Source records
§ §
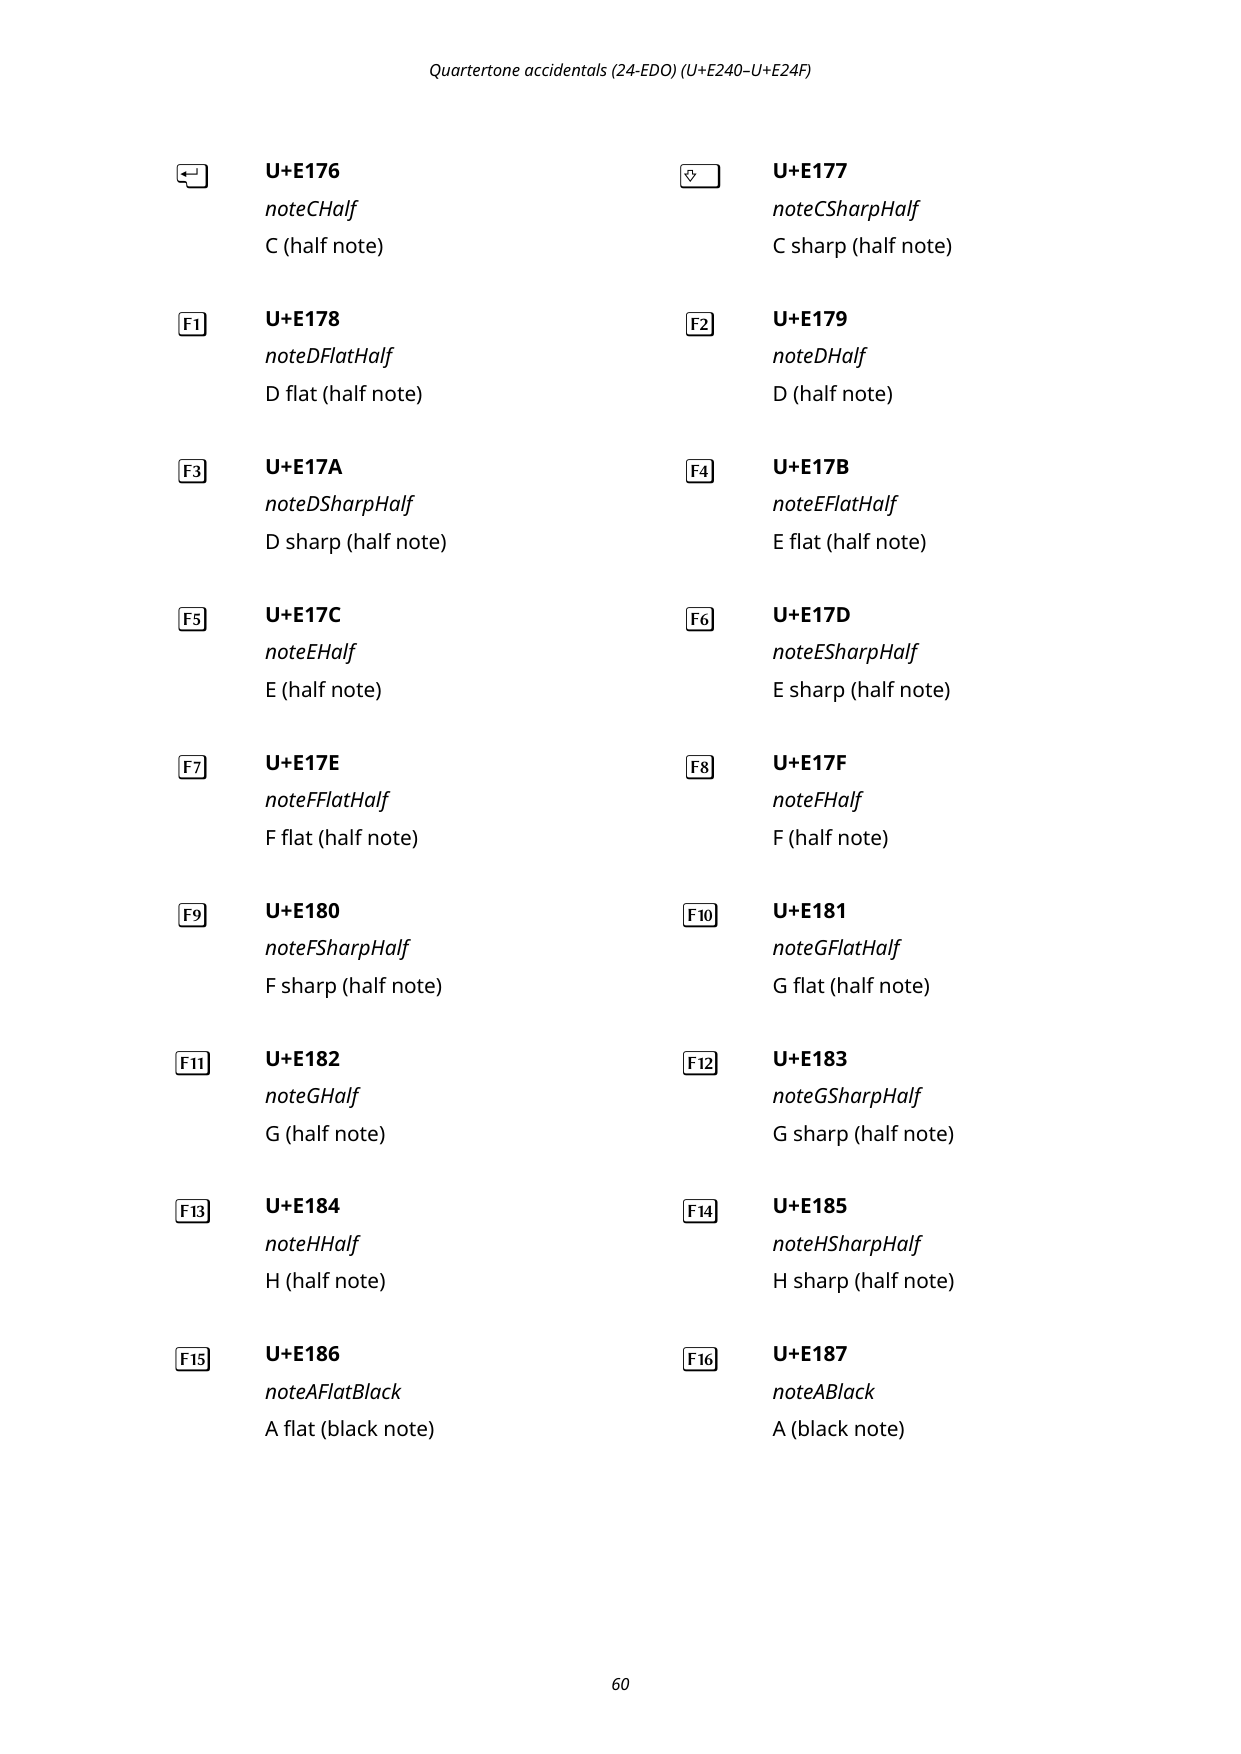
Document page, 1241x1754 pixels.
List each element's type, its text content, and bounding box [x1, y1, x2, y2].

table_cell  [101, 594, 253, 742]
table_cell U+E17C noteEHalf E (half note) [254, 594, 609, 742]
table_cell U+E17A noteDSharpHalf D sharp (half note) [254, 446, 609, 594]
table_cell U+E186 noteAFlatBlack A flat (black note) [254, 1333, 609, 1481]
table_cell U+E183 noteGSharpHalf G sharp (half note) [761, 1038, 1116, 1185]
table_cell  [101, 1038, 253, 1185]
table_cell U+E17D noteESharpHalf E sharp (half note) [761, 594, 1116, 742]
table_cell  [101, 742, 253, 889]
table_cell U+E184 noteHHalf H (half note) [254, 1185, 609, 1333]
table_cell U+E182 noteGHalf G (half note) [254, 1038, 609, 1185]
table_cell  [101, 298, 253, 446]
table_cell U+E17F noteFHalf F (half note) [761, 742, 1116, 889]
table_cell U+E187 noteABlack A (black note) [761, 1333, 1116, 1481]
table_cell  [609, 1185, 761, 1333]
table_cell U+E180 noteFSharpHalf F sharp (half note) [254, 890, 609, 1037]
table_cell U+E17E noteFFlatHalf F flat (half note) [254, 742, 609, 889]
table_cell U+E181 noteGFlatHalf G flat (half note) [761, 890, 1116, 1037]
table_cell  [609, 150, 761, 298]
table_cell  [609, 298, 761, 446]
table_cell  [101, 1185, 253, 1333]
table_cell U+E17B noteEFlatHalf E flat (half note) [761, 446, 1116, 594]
§ §
Skipping the pictures, transcribe each line above exactly as it appears.

Document page, 1241x1754 pixels.
List each element's type, its text content, and bounding box [x1, y1, x2, y2].

table_cell  [101, 594, 253, 742]
table_cell U+E17C noteEHalf E (half note) [254, 594, 609, 742]
table_cell U+E17A noteDSharpHalf D sharp (half note) [254, 446, 609, 594]
table_cell U+E186 noteAFlatBlack A flat (black note) [254, 1333, 609, 1481]
table_cell U+E183 noteGSharpHalf G sharp (half note) [761, 1038, 1116, 1185]
table_cell  [101, 1038, 253, 1185]
table_cell U+E17D noteESharpHalf E sharp (half note) [761, 594, 1116, 742]
table_cell  [101, 742, 253, 889]
table_cell U+E184 noteHHalf H (half note) [254, 1185, 609, 1333]
table_cell U+E182 noteGHalf G (half note) [254, 1038, 609, 1185]
table_cell  [101, 298, 253, 446]
table_cell U+E17F noteFHalf F (half note) [761, 742, 1116, 889]
table_cell U+E187 noteABlack A (black note) [761, 1333, 1116, 1481]
table_cell  [609, 1185, 761, 1333]
table_cell U+E180 noteFSharpHalf F sharp (half note) [254, 890, 609, 1037]
table_cell U+E17E noteFFlatHalf F flat (half note) [254, 742, 609, 889]
table_cell U+E181 noteGFlatHalf G flat (half note) [761, 890, 1116, 1037]
table_cell  [609, 150, 761, 298]
table_cell  [609, 298, 761, 446]
table_cell  [101, 1185, 253, 1333]
table_cell U+E17B noteEFlatHalf E flat (half note) [761, 446, 1116, 594]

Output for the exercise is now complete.